How his game fits England’s needs
Henderson is unlikely to be the player who defines England’s attacking identity, but that is not really the job Tuchel seems to have for him. At Brentford, his contributions under Keith Andrews have been practical and understated. He drops deeper to help circulation, offers safe outlets under pressure, and makes unselfish runs that improve the spacing around him.
That pattern shows up in the data as well. His movement is heavily oriented around the buildup phase, with repeated checks toward the ball, forward support runs, and occasional overlapping movement that exists less to create his own moment than to drag defenders out of shape. He is not simply passing the ball and standing still. He is constantly adjusting his position to make the next pass easier for someone else.
Small actions that change possession chains
One useful example came against Manchester United. Henderson drifted into a pocket to receive from Sepp van den Berg, which let teammates ahead of him advance into more dangerous spaces. That one adjustment also removed some of the pressure from the back line. Instead of forcing the center back into a risky forward pass, Henderson took responsibility himself and then delivered a line-breaking ball into Mikkel Damsgaard to start the attack.
Another example came against Newcastle, where he sprinted into support of Yehor Yarmolyuk after already scanning for a forward option. As the press closed in, he played a first-time pass around the corner and removed two defenders from the sequence. To many viewers, it was a modest moment. To a coach, it is exactly the sort of efficient decision that can keep possession alive when the game tightens.
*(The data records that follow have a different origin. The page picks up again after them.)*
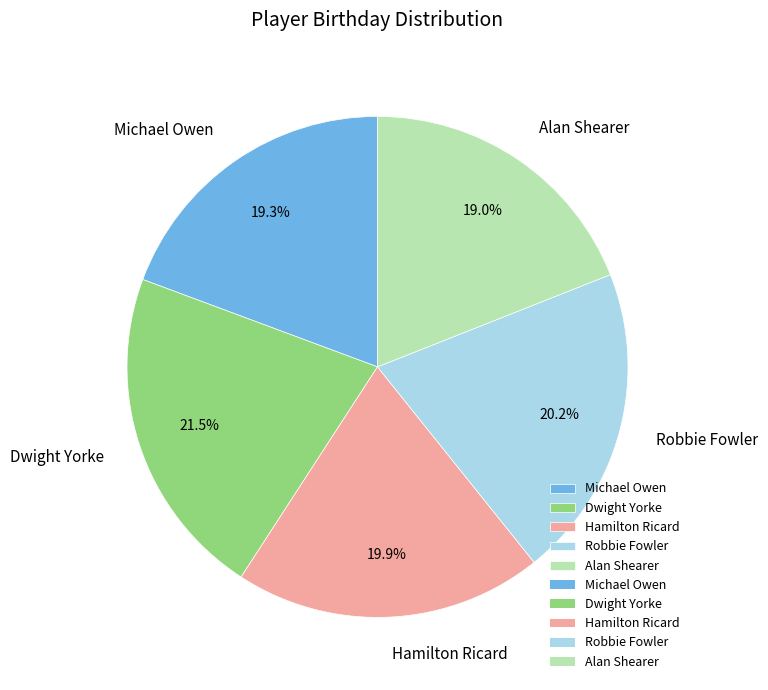

Count the number of slices in the pie.

5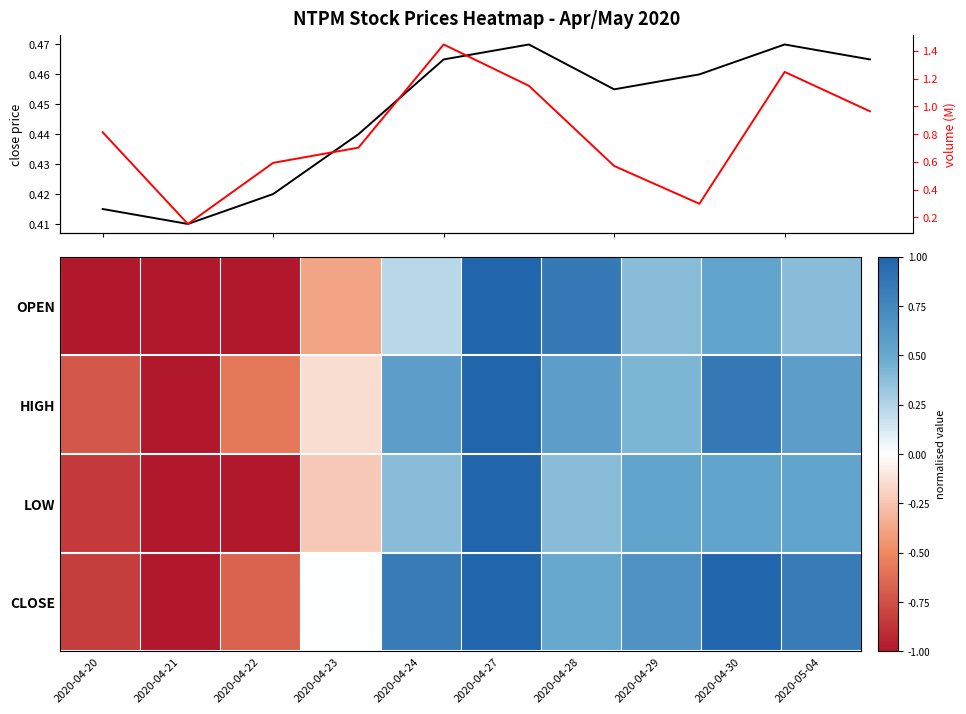

List the series in order of their peak value, lowest first.

close, OPEN, LOW, HIGH, CLOSE, vol (M)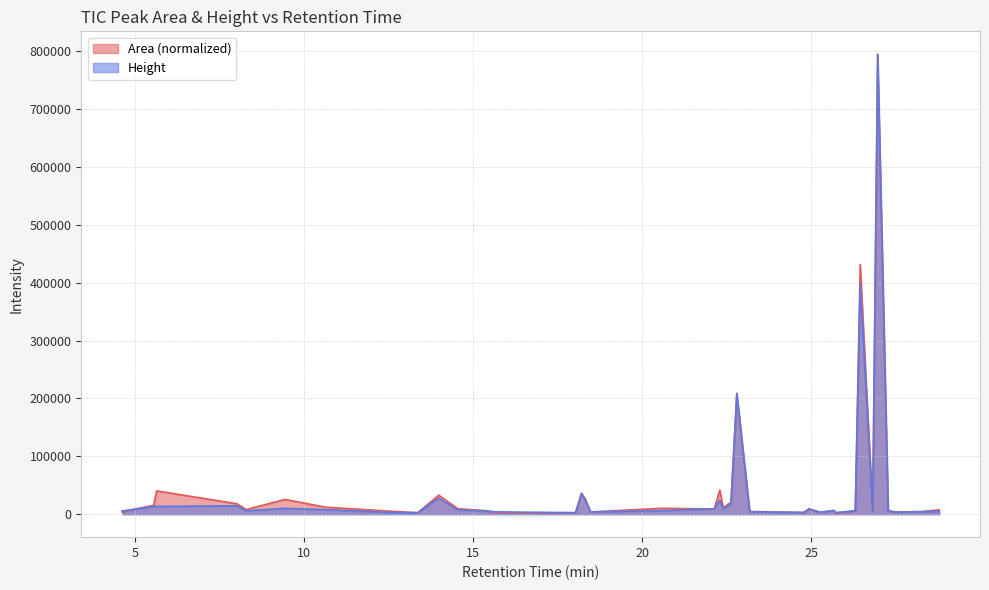

What is the value of the Area point at the 37th from the left?

4678.5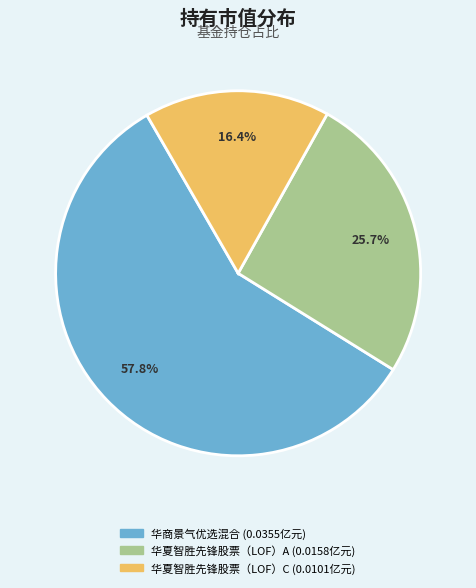

To the nearest percent, what portion does 华夏智胜先锋股票（LOF）C represent?

16%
Why the role is so specific
England’s midfield is not short on quality, but it is short on exact duplicates. The player-roles model built from Opta and SkillCorner data suggests Tuchel’s selected midfielders cover several different functions, from all-action runners to tempo controllers. Henderson’s profile is distinct because he functions as a deep-lying progressor, someone who helps move the ball through channels rather than simply recycling it safely.
That distinction matters because it gives England a midfielder who occupies a niche nobody else fills in quite the same way. Rice can operate in deeper areas and cover large amounts of ground. Bellingham can surge forward and impact the final third. Anderson can dictate rhythm through intensity. But Henderson’s blend of positioning, circulation, and channel-based passing creates a different kind of balance. He gives Tuchel a player who can connect phases without asking the team to reshape itself.
At the same time, his role should not be overstated. England would have gained other benefits from the players who missed out, especially in pure playmaking and ball retention. Cole Palmer and Foden would have offered more immediate invention. Adam Wharton would have brought a cleaner passing profile from a deeper position. Tuchel’s decision was not an argument that Henderson is the most talented midfielder available. It was an argument that he is the right piece for the exact puzzle Tuchel wants to solve.
The final call on a surprising selection
Seen in isolation, Henderson’s inclusion can look like a nostalgic nod to the past. Seen as part of the full squad design, it makes more sense. Tuchel appears to want a group with enough personality, experience, and tactical flexibility to survive the difficult stretches of a long tournament. Henderson does not have to be the star of that plan. He only has to make it safer, calmer, and more organized.
That is why the decision is so divisive. It favors control over flash and familiarity over novelty. But tournament squads are not always built around the most exciting option. Sometimes they are built around the player who helps the others function better. In that sense, Henderson may end up mattering far more than his recent club minutes suggest.